→ What is required
Restate, exactly and without pictures, the lines from the start of the listing below through the line holding "pinky pip: (332, 171)".

== Extracted data

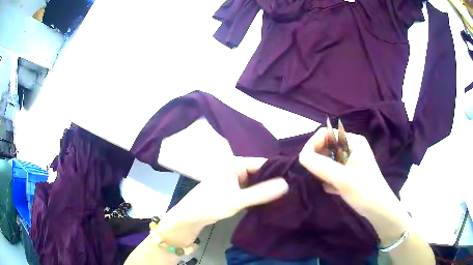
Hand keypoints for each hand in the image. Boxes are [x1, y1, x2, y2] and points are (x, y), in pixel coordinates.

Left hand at [156, 157, 288, 245]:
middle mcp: (234, 168)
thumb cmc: (210, 205)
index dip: (278, 171)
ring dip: (266, 188)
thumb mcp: (237, 200)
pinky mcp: (232, 189)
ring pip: (255, 181)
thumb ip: (261, 193)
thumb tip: (287, 184)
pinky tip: (270, 200)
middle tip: (293, 189)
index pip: (261, 163)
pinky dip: (258, 194)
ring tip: (285, 195)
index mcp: (234, 163)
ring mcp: (233, 179)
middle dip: (273, 181)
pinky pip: (249, 189)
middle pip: (259, 172)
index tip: (295, 179)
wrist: (189, 217)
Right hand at [299, 128, 409, 244]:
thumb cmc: (365, 191)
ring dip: (324, 172)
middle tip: (318, 176)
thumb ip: (322, 167)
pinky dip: (329, 179)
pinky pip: (332, 171)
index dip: (313, 145)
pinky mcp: (349, 172)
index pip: (326, 134)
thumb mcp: (343, 179)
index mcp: (353, 141)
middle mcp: (351, 147)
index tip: (304, 162)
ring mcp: (350, 160)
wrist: (379, 210)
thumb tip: (301, 157)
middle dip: (318, 161)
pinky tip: (334, 189)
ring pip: (328, 160)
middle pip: (326, 147)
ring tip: (328, 184)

====

→ Written solution
Hand keypoints for each hand in the image. Boxes are [x1, y1, x2, y2] and points are (x, y), in pixel coordinates.

Left hand at [156, 157, 288, 245]:
middle mcp: (234, 168)
thumb cmc: (210, 205)
index dip: (278, 171)
ring dip: (266, 188)
thumb mcp: (237, 200)
pinky mcp: (232, 189)
ring pip: (255, 181)
thumb ip: (261, 193)
thumb tip: (287, 184)
pinky tip: (270, 200)
middle tip: (293, 189)
index pip: (261, 163)
pinky dip: (258, 194)
ring tip: (285, 195)
index mcp: (234, 163)
ring mcp: (233, 179)
middle dip: (273, 181)
pinky pip: (249, 189)
middle pip: (259, 172)
index tip: (295, 179)
wrist: (189, 217)
Right hand at [299, 128, 409, 244]:
thumb cmc: (365, 191)
ring dip: (324, 172)
middle tip: (318, 176)
thumb ip: (322, 167)
pinky dip: (329, 179)
pinky pip: (332, 171)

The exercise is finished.